* WHAT NEEDS TO BE DONE *
Could you return the lines below word for word, omitting the pictures?

"""

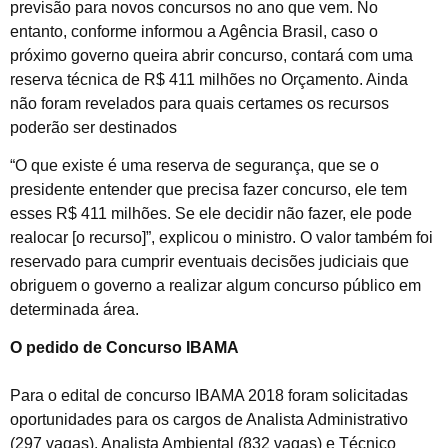
previsão para novos concursos no ano que vem. No
entanto, conforme informou a Agência Brasil, caso o
próximo governo queira abrir concurso, contará com uma
reserva técnica de R$ 411 milhões no Orçamento. Ainda
não foram revelados para quais certames os recursos
poderão ser destinados
“O que existe é uma reserva de segurança, que se o
presidente entender que precisa fazer concurso, ele tem
esses R$ 411 milhões. Se ele decidir não fazer, ele pode
realocar [o recurso]”, explicou o ministro. O valor também foi
reservado para cumprir eventuais decisões judiciais que
obriguem o governo a realizar algum concurso público em
determinada área.
O pedido de Concurso IBAMA
Para o edital de concurso IBAMA 2018 foram solicitadas
oportunidades para os cargos de Analista Administrativo
(297 vagas), Analista Ambiental (832 vagas) e Técnico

"""

* OUTPUT OF THE EXERCISE *
previsão para novos concursos no ano que vem. No
entanto, conforme informou a Agência Brasil, caso o
próximo governo queira abrir concurso, contará com uma
reserva técnica de R$ 411 milhões no Orçamento. Ainda
não foram revelados para quais certames os recursos
poderão ser destinados
“O que existe é uma reserva de segurança, que se o
presidente entender que precisa fazer concurso, ele tem
esses R$ 411 milhões. Se ele decidir não fazer, ele pode
realocar [o recurso]”, explicou o ministro. O valor também foi
reservado para cumprir eventuais decisões judiciais que
obriguem o governo a realizar algum concurso público em
determinada área.
O pedido de Concurso IBAMA
Para o edital de concurso IBAMA 2018 foram solicitadas
oportunidades para os cargos de Analista Administrativo
(297 vagas), Analista Ambiental (832 vagas) e Técnico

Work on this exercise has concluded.